Ahora Felipe se refugia en la literatura, en los poemas que escribe acompañado de un pisco puro. Escribe de los momentos que vive, llora y escribe, chupa y escribe, pues así es como lo quiere él. Encontró su vocación hace dos años, una noche negra, negrísima, una noche en la que sabía que nadie estaba ahí para darle apoyo y entonces encontró una pluma que recogió del tacho de basura y una hoja cuadriculada que arrancó de un cuaderno viejo que lo hizo recordar sus momentos de escolar (de secundaria, colegio San Sebastián, con amor y unos maravillosos momentos en su corazón) y empezó a plasmar todo, todo y sin censuras y así era siempre, cada noche, cada tarde, cada mañana y hasta se podía quedar despierto toda la madrugada escribiendo hasta que se convirtió en su gran amor y su gran apoyo. La literatura y él no se separarán, porque mediante las letras él vive, él sueña, aunque existan personas (su madre y quizá algunas más) que no crean en él, que nunca le digan “vamos, tú puedes, yo sé que puedes, tienes mi apoyo”. El sigue adelante, mira para adelante.

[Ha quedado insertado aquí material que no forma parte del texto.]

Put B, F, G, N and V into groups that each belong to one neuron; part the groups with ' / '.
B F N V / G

“Ahora, nada esperaré, ahora yo voy a buscar y conseguir todo lo que quiero, yo iré, no esperaré a que vengan”, dice una mañana, apenado, entre sollozos, pues hace dos semanas que se fue de su casa para vivir con su padre. Todas las mañanas él llama y su tío le cuenta que su madre siempre pregunta por él y cuando el chico le pregunta sobre los problemas por los cuales se fue su tío cambia de conversación, dándole a entender que nada ha cambiado, todo sigue igual, cagado. Felipe sabe que su mamá se dará cuenta algún día lo que está haciendo, lo que está causando, porque sin saber o no, está destrozando su familia.